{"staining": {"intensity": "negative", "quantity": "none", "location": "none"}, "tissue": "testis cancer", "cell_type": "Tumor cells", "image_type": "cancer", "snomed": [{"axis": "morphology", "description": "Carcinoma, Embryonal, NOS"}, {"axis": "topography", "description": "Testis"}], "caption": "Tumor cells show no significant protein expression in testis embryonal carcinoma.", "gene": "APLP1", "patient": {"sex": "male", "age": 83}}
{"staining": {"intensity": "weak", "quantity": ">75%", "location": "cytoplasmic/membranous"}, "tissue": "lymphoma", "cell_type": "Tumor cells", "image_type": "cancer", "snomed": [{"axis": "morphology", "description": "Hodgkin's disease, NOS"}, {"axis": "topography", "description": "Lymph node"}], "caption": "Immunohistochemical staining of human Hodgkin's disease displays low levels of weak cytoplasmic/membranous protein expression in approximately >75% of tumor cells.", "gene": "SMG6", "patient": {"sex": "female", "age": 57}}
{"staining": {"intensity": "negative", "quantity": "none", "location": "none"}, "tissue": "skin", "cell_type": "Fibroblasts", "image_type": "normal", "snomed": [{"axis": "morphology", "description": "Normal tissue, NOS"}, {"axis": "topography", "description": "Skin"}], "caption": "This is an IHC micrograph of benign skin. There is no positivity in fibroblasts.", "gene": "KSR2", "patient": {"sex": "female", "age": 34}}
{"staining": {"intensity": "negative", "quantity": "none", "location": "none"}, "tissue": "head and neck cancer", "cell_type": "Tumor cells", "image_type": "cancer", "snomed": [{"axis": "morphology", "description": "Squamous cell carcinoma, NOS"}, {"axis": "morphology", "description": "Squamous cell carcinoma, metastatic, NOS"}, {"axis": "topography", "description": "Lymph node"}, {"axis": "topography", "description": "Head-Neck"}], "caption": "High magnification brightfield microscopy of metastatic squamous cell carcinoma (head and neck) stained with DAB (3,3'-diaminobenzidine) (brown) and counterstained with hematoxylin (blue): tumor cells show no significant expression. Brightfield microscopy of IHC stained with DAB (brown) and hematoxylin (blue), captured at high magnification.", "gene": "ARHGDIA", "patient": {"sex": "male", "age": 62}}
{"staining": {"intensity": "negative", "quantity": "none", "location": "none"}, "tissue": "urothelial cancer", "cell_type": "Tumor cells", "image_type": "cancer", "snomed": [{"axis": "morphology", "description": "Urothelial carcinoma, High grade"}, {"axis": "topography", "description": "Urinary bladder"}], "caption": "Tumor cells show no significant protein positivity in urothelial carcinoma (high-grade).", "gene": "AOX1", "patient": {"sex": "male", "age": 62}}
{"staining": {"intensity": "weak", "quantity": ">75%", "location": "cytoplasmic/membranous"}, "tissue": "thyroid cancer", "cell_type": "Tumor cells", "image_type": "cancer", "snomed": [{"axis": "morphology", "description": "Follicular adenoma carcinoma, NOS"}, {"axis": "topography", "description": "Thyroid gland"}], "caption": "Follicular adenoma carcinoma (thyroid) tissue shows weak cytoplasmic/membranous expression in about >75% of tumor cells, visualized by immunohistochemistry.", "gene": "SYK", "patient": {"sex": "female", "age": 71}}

*DIRECTIONS*: Copy every record verbatim.

*SOLUTION TO THE PROBLEM*:
{"staining": {"intensity": "negative", "quantity": "none", "location": "none"}, "tissue": "testis cancer", "cell_type": "Tumor cells", "image_type": "cancer", "snomed": [{"axis": "morphology", "description": "Carcinoma, Embryonal, NOS"}, {"axis": "topography", "description": "Testis"}], "caption": "Tumor cells show no significant protein expression in testis embryonal carcinoma.", "gene": "APLP1", "patient": {"sex": "male", "age": 83}}
{"staining": {"intensity": "weak", "quantity": ">75%", "location": "cytoplasmic/membranous"}, "tissue": "lymphoma", "cell_type": "Tumor cells", "image_type": "cancer", "snomed": [{"axis": "morphology", "description": "Hodgkin's disease, NOS"}, {"axis": "topography", "description": "Lymph node"}], "caption": "Immunohistochemical staining of human Hodgkin's disease displays low levels of weak cytoplasmic/membranous protein expression in approximately >75% of tumor cells.", "gene": "SMG6", "patient": {"sex": "female", "age": 57}}
{"staining": {"intensity": "negative", "quantity": "none", "location": "none"}, "tissue": "skin", "cell_type": "Fibroblasts", "image_type": "normal", "snomed": [{"axis": "morphology", "description": "Normal tissue, NOS"}, {"axis": "topography", "description": "Skin"}], "caption": "This is an IHC micrograph of benign skin. There is no positivity in fibroblasts.", "gene": "KSR2", "patient": {"sex": "female", "age": 34}}
{"staining": {"intensity": "negative", "quantity": "none", "location": "none"}, "tissue": "head and neck cancer", "cell_type": "Tumor cells", "image_type": "cancer", "snomed": [{"axis": "morphology", "description": "Squamous cell carcinoma, NOS"}, {"axis": "morphology", "description": "Squamous cell carcinoma, metastatic, NOS"}, {"axis": "topography", "description": "Lymph node"}, {"axis": "topography", "description": "Head-Neck"}], "caption": "High magnification brightfield microscopy of metastatic squamous cell carcinoma (head and neck) stained with DAB (3,3'-diaminobenzidine) (brown) and counterstained with hematoxylin (blue): tumor cells show no significant expression. Brightfield microscopy of IHC stained with DAB (brown) and hematoxylin (blue), captured at high magnification.", "gene": "ARHGDIA", "patient": {"sex": "male", "age": 62}}
{"staining": {"intensity": "negative", "quantity": "none", "location": "none"}, "tissue": "urothelial cancer", "cell_type": "Tumor cells", "image_type": "cancer", "snomed": [{"axis": "morphology", "description": "Urothelial carcinoma, High grade"}, {"axis": "topography", "description": "Urinary bladder"}], "caption": "Tumor cells show no significant protein positivity in urothelial carcinoma (high-grade).", "gene": "AOX1", "patient": {"sex": "male", "age": 62}}
{"staining": {"intensity": "weak", "quantity": ">75%", "location": "cytoplasmic/membranous"}, "tissue": "thyroid cancer", "cell_type": "Tumor cells", "image_type": "cancer", "snomed": [{"axis": "morphology", "description": "Follicular adenoma carcinoma, NOS"}, {"axis": "topography", "description": "Thyroid gland"}], "caption": "Follicular adenoma carcinoma (thyroid) tissue shows weak cytoplasmic/membranous expression in about >75% of tumor cells, visualized by immunohistochemistry.", "gene": "SYK", "patient": {"sex": "female", "age": 71}}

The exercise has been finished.